Delta blues was first transformed from rural to urban style in Memphis, Tennessee, where it was popularized on radio broadcasts. The music later moved up-river to St. Louis and Chicago, where it underwent additional changes and evolutions, particularly through the use of electric instruments. While the Delta blues songs of such early performers as Robert Johnson and Blind Lemon Jefferson were mostly performed on acoustic instruments, the blues played by Memphis legend B.B. King and Chicago musicians Howlin’ Wolf and Muddy Waters used electric instruments.
The classic form of a blues tune is a 12-bar. The form consists of 12 bars (measures) with four beats per bar.
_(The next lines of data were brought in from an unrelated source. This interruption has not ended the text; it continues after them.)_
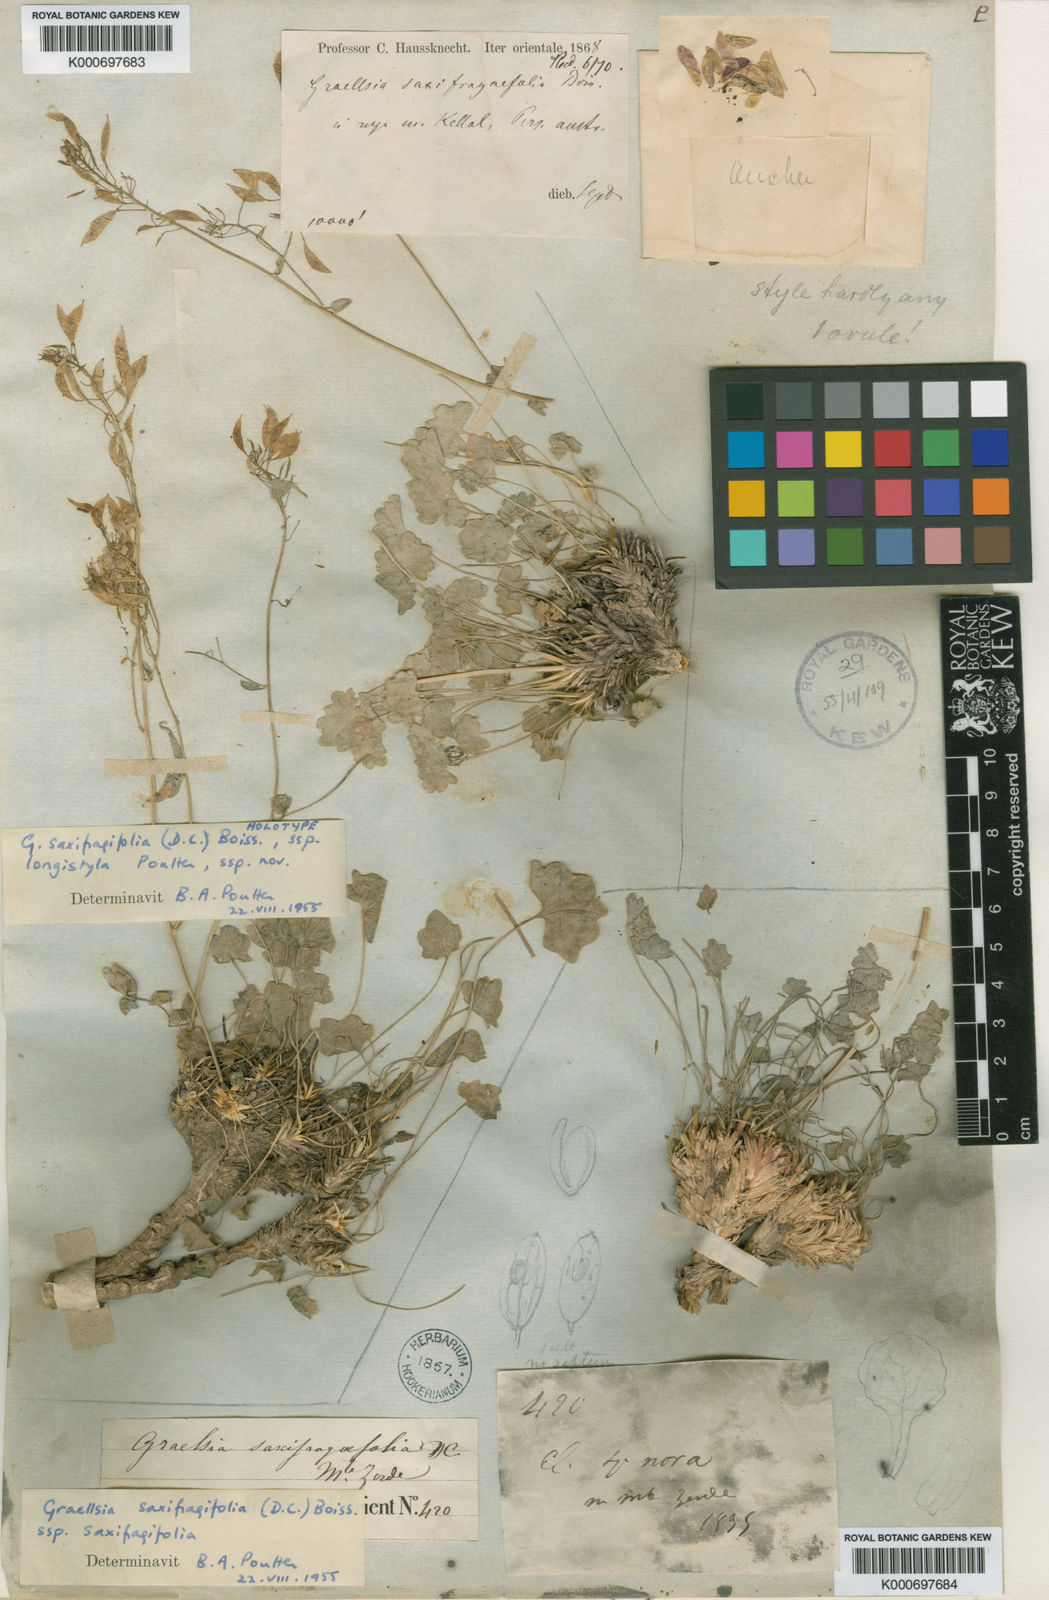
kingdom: Plantae
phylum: Tracheophyta
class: Magnoliopsida
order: Brassicales
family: Brassicaceae
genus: Graellsia
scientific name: Graellsia longistyla
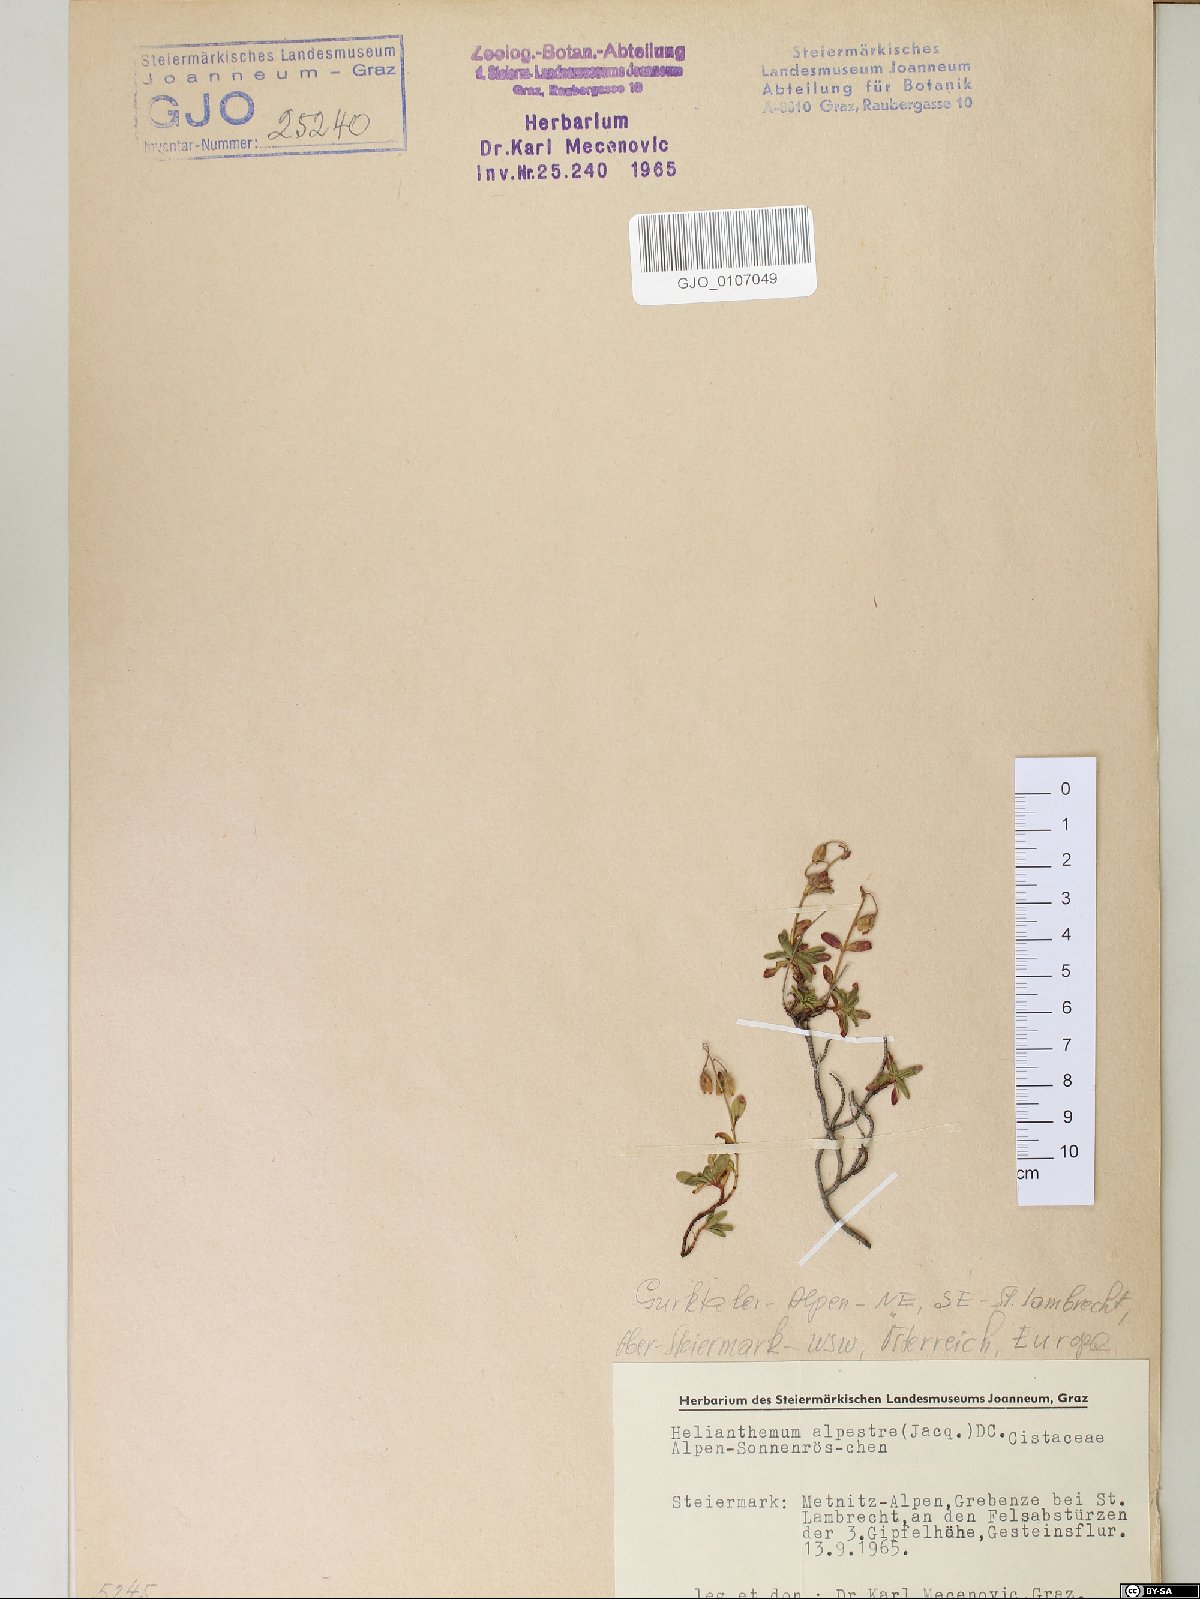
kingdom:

Often in traditional blues lyrics, the first line in a stanza takes four bars, and then that lyric is repeated for the second four bars, leaving a third lyric line to complete the stanza with the final four bars.
Not all blues lyrics follow this 12-bar format, but it is the most basic blues style. If you listen to a variety of blues music, you will begin to notice some variations. For the most part, blues songs express dismay at the difficulties that life brings. However, there are some blues songs that do not seem very “blue” or depressing at all, and some that are even humorous.
“I Sing the Blues,” the song performed in the segment, was popularized by singer Etta James (1938-2012), whose work bridged the blues, soul, R & B, rock and roll, and jazz styles.